Investment firms liable for cartel participation by companies in which they invest
Published on 22nd Oct 2015
On 20 October 2015, the Dutch national competition authority (the ACM) confirmed its decision that investment firms can be fined for anti-competitive actions by businesses in which they invest, if it can be shown that the investment firms exercise ‘decisive influence’ over the business involved.
Following its investigation into a flour cartel, in December 2014 the ACM issued its decision, finding that certain flour companies – including Meneba – had entered into a market sharing agreement contrary to competition law. The ACM held that Meneba’s ultimate parent entities were jointly and severally liable for the infringements, concluding that:
- Bencis Capital Partners group held over 90% of shares in Meneba and were liable for €1m of the fine imposed on Meneba; and
- two companies in the CVC group, which had previously held c.40% of shares in Meneba during the period of the infringement, were jointly and severally liable for €450,000 each.

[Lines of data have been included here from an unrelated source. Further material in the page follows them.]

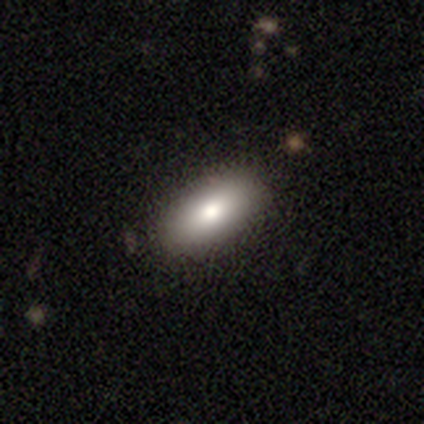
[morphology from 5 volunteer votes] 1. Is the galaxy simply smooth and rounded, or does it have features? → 80% smooth, 20% featured or disk, 0% star or artifact.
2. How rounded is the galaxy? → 75% in between, 25% round, 0% cigar-shaped.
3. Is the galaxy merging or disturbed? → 80% none, 20% major disturbance, 0% minor disturbance, 0% merger.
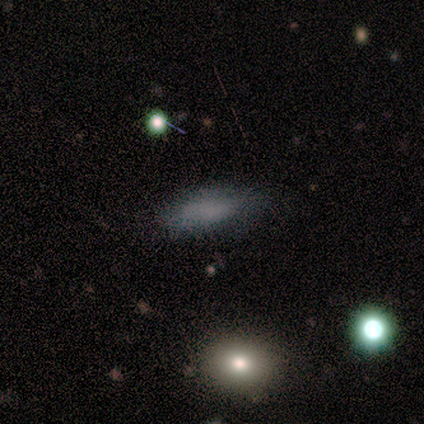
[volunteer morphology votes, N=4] smooth 50%, featured or disk 25%, star or artifact 25%. Down the decision tree: how rounded — in between (100%); merging — minor disturbance (67%).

Bencis Capital Partners and Bencis Buyout Fund II appealed the ACM’s decision, arguing that their influence over Meneba’s board did not constitute the necessary level of decisive influence and that, in any event, buyout firms (such a private equity firms) were not ‘centrally guided concerns’ for the purposes of legislation.
These arguments were rejected by the ACM, which considered that:
- the competition rules apply to any entity that carries out economic activity and, as such, the actions of investment firms are also caught; and
- the firms had the power to appoint board members, influence business plans and cast deciding votes in relation to the supervisory board, all of which did constitute decisive influence.

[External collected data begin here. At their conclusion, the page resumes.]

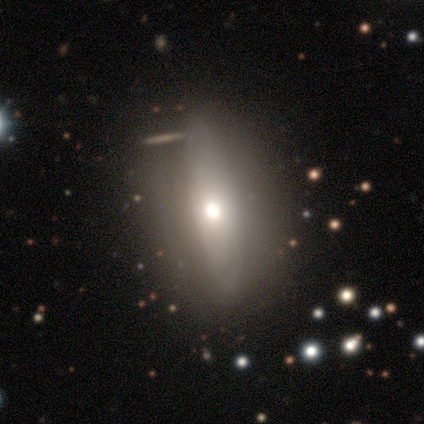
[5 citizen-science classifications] Smooth or featured? 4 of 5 (80%) said smooth. How rounded? 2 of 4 (50%, tied with cigar-shaped) said in between. Merging? 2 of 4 (50%, tied with minor disturbance) said none.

As such, the ACM’s decision of 20 October 2015 confirmed its original decision that Bencis Capital Partners and Bencis Buyout Fund II should be held jointly and severally liable for Meneba’s participation in the cartel.
Bencis Capital Partners and Bencis Buyout Fund II have the opportunity to appeal the ACM’s decision to the Dutch district court in Rotterdam.
Is this surprising?
The ACM’s reasoning in this case is consistent with the European Commission’s decision of 2 April 2014 in the high voltage power cables cartel. Following its investigation, the Commission fined 11 producers of underground and submarine high voltage power cables for market and customer sharing contrary to competition law. The Commission found that Goldman Sachs was jointly and severally liable for EUR 37.3m of Prysmian’s EUR 104.6m fine as it exercised decisive influence over Prysmian by virtue of a fund it managed (GS Capital Partners) owning a stake in Prysmian (the Commission found that Goldman Sachs held 100% of the voting rights).
Goldman Sachs has appealed the Commission’s decision to the General Court.
The outcome of Goldman Sachs’ appeal will be awaited with some anticipation as, if the Commission’s decision is upheld, the General Court will be seen as giving a green light to competition authorities (both the Commission and national authorities) which find investment firms liable for the actions of the businesses in which they invest. However, the ACM’s decision is particularly of interest given that the CVC group were also held liable while only holding 40% of the shares.
While “decisive influence” is required to be exercised by the investment firms, it is widely acknowledged in an EU merger control situation that even a minority shareholding can result in a finding of “decisive influence“. As such, it will be interesting to see whether investment firms start seeking a lower level of voting rights, board representation or management control in order to avoid being found to exercise decisive influence over the business in which they are investing.